The youth of South Pasadena have also joined the Care First budget process. Some of the proposals to improve youth services in the city are to expand youth voting rights in local elections, make preschool and child care widely available and affordable, create youth jobs, and enhance mental health services. “Young people here are looking for more ways to get involved in the community, and we have many ideas about how to do it with the city’s support,” said Ava Dunville, a junior at South Pasadena High School.

Finally, the Care First budget proposal would boost funding for environment stewardship. “South Pasadena has adopted ambitious plans to improve the environment under its Green Plan and Climate Action Plan and to reduce auto use and the related environmental impacts by implementing complete streets,” said Michelle Hammond, local environmental activist. “Yet little has been done to actually implement these plans despite grant money from the county and various state and federal programs.” The City Council should adopt a Care First budget for the upcoming year that will achieve the following:

Address racial and economic inequalities as the city emerges from the pandemic in a strong fiscal position;

Create new positions within City Hall in the areas of housing, social services, environmental affairs, and transportation;

Reimagine public safety: Fund and launch a multi-city mental health crisis response program with city money instead of waiting for county or outside money; freeze growth of the police department; and

Direct funding through specific budget line items in six areas: (1) affordable housing, (2) homelessness, (3) racial equity in economic opportunity, (4) youth development, (5) the environment, and (6) transportation.

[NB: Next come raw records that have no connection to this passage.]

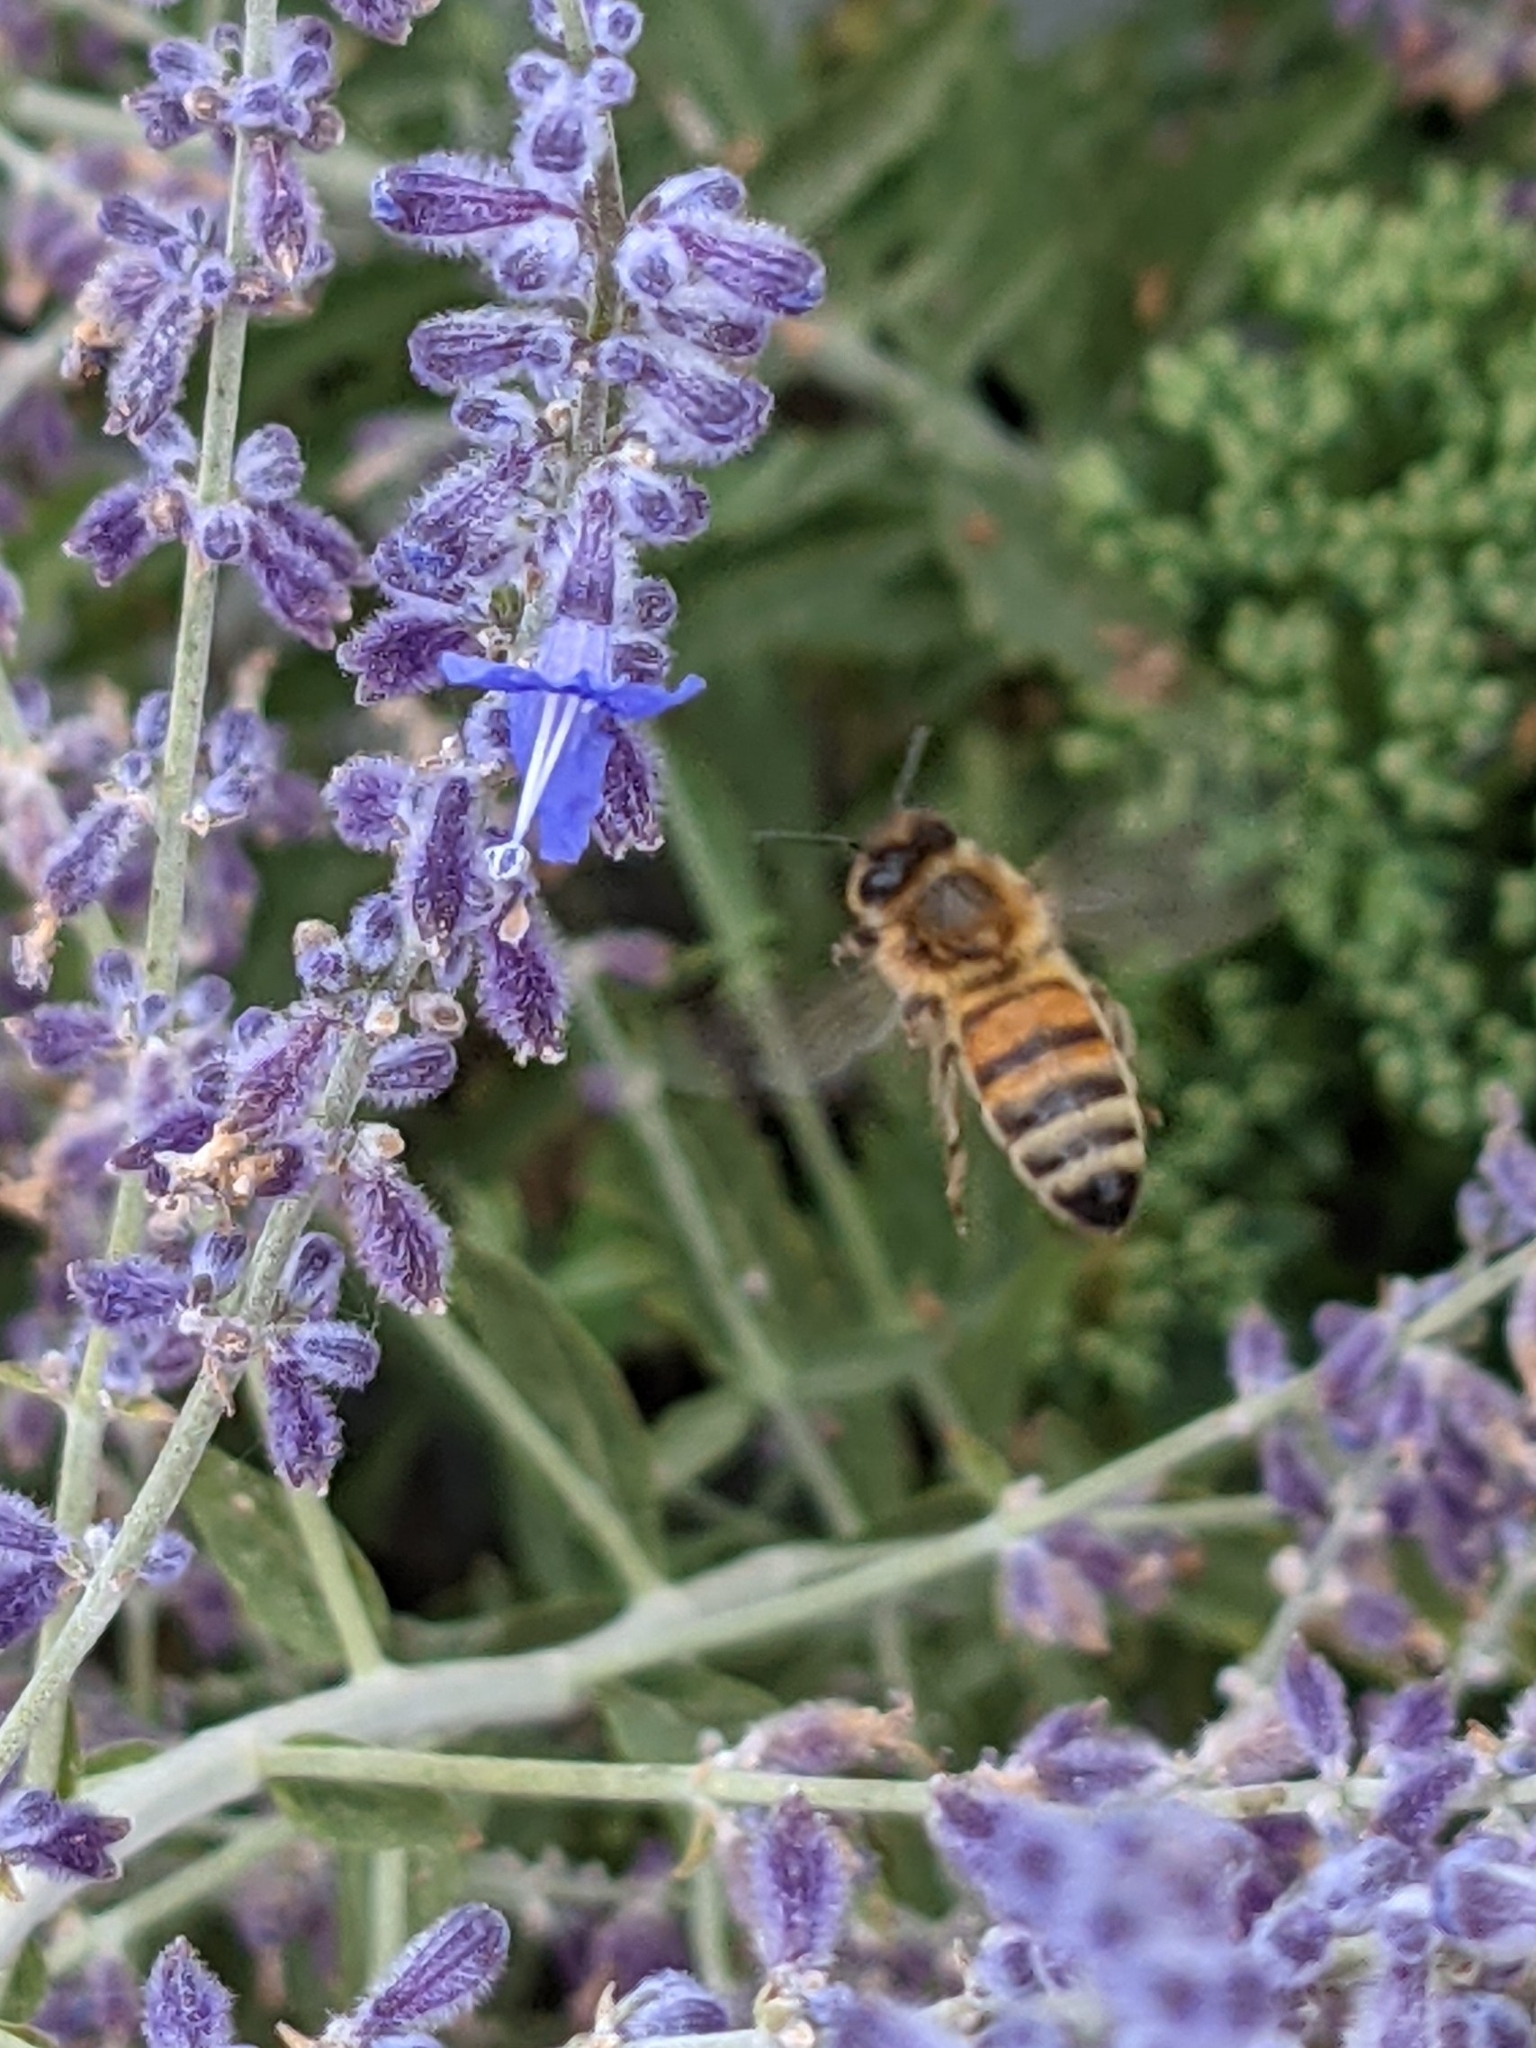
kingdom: Animalia
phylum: Arthropoda
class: Insecta
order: Hymenoptera
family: Apidae
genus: Apis
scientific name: Apis mellifera
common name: Honey bee
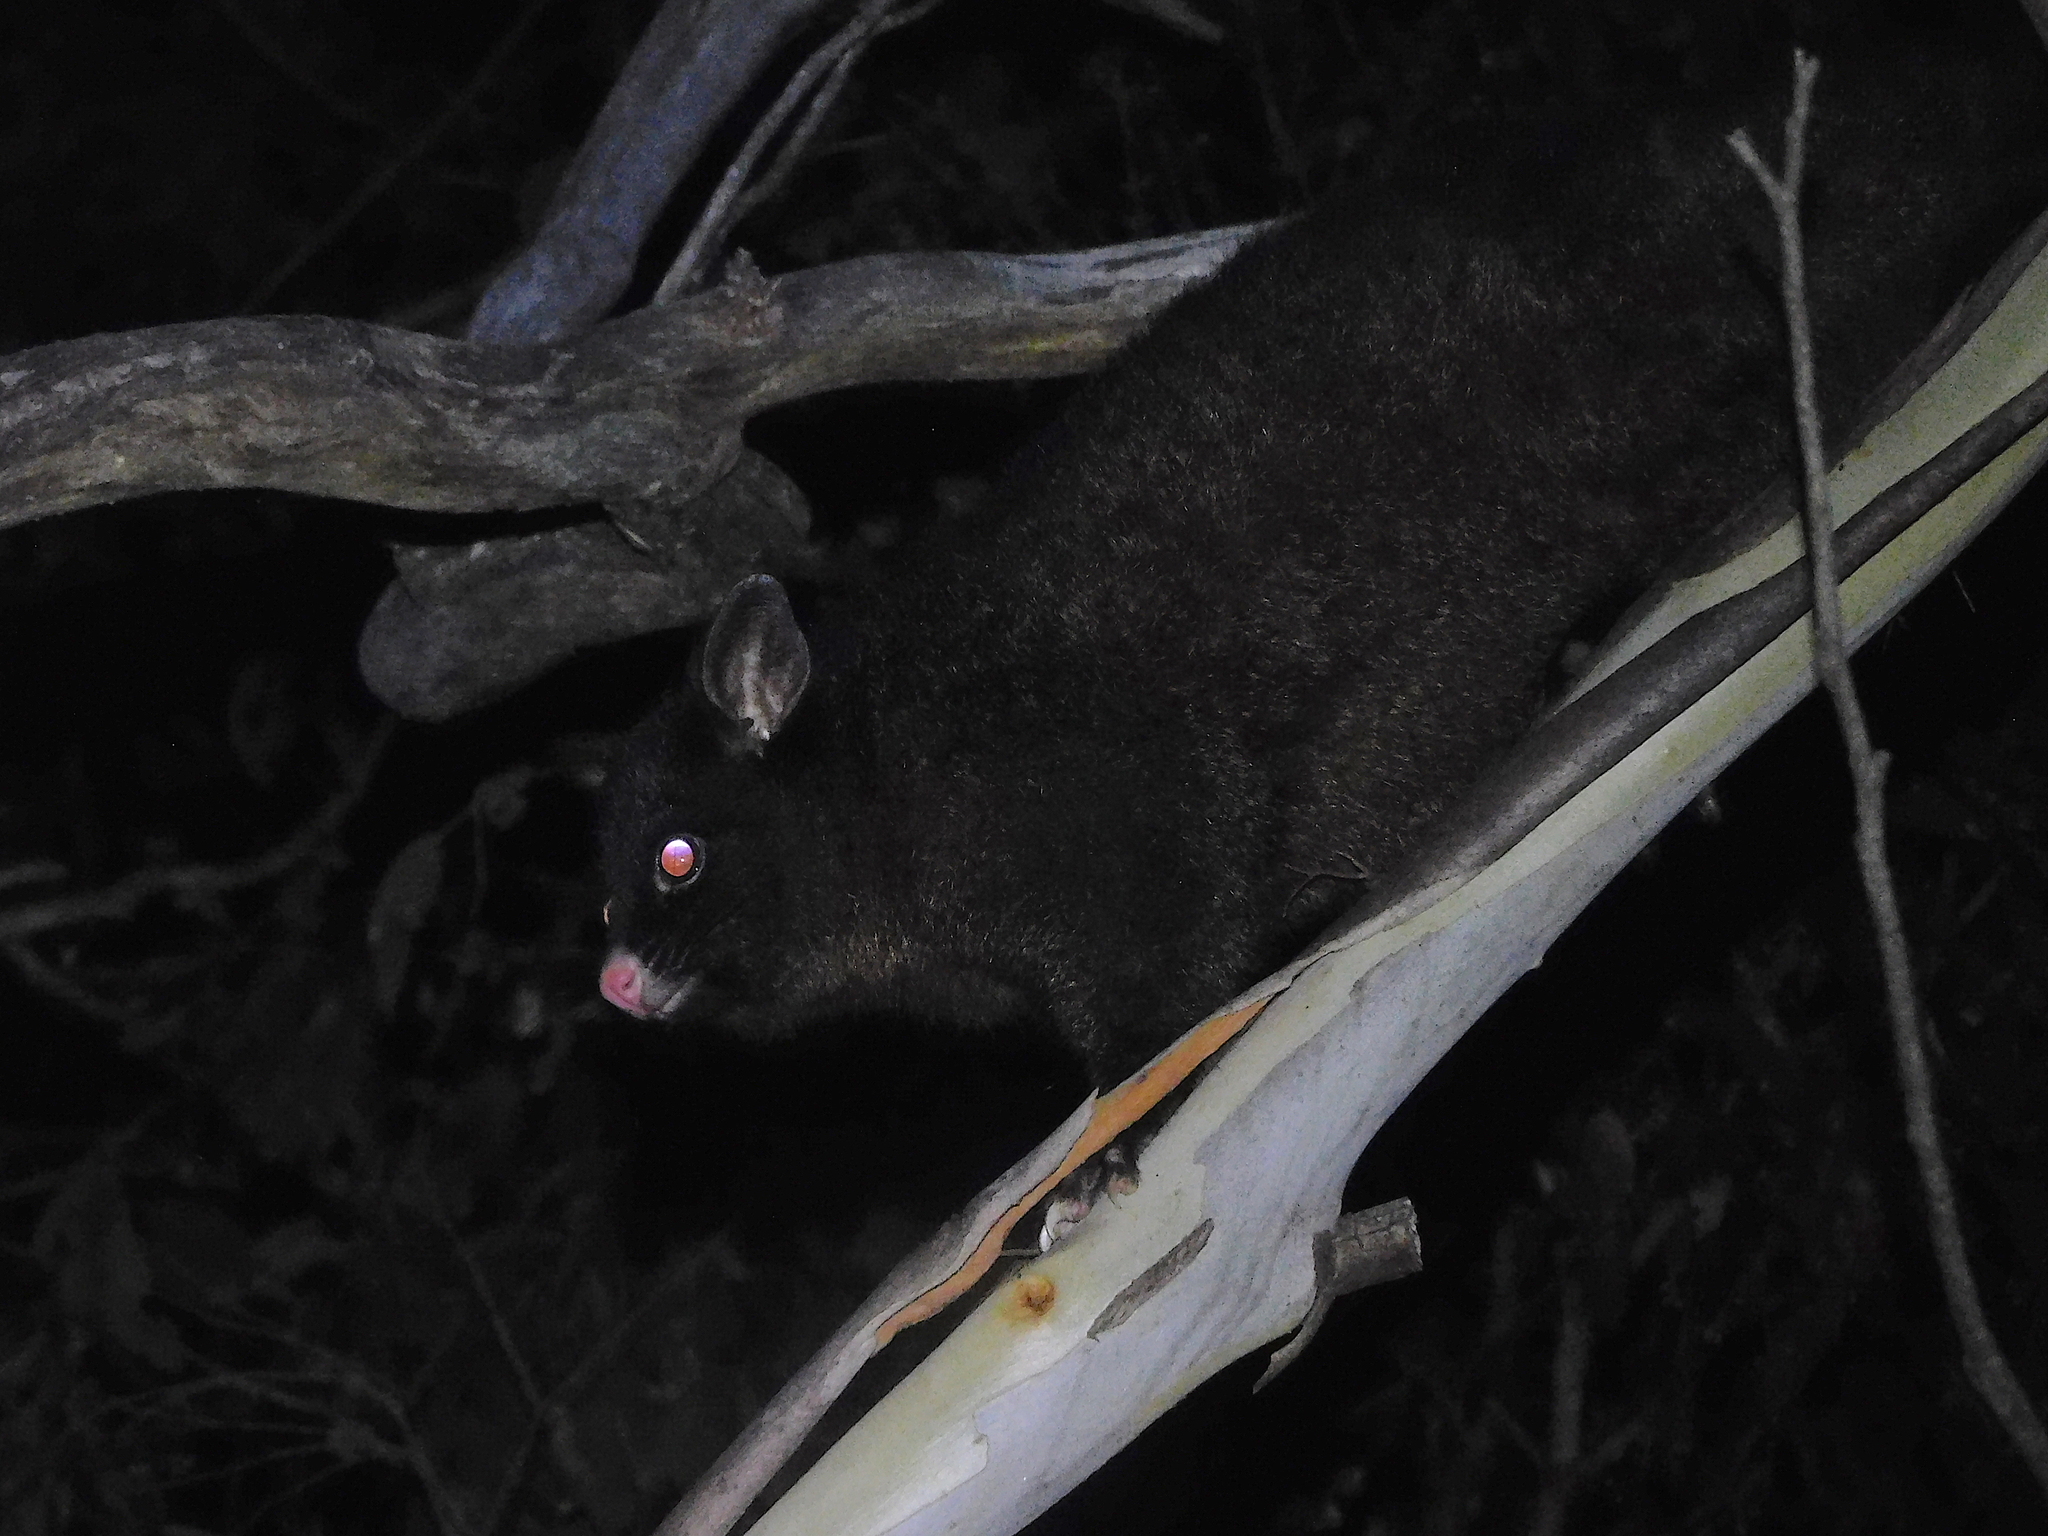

“We envision a city where everyone, regardless of race or wealth, can live and visit safely, with dignity and care for each other and the land we are on,” said Helen Tran, member of Care First South Pasadena.

Care First South Pasadena is a group of residents who joined together last year after the murder of George Floyd to reimagine how local resources can be used to improve public safety and well-being and reduce the need for policing.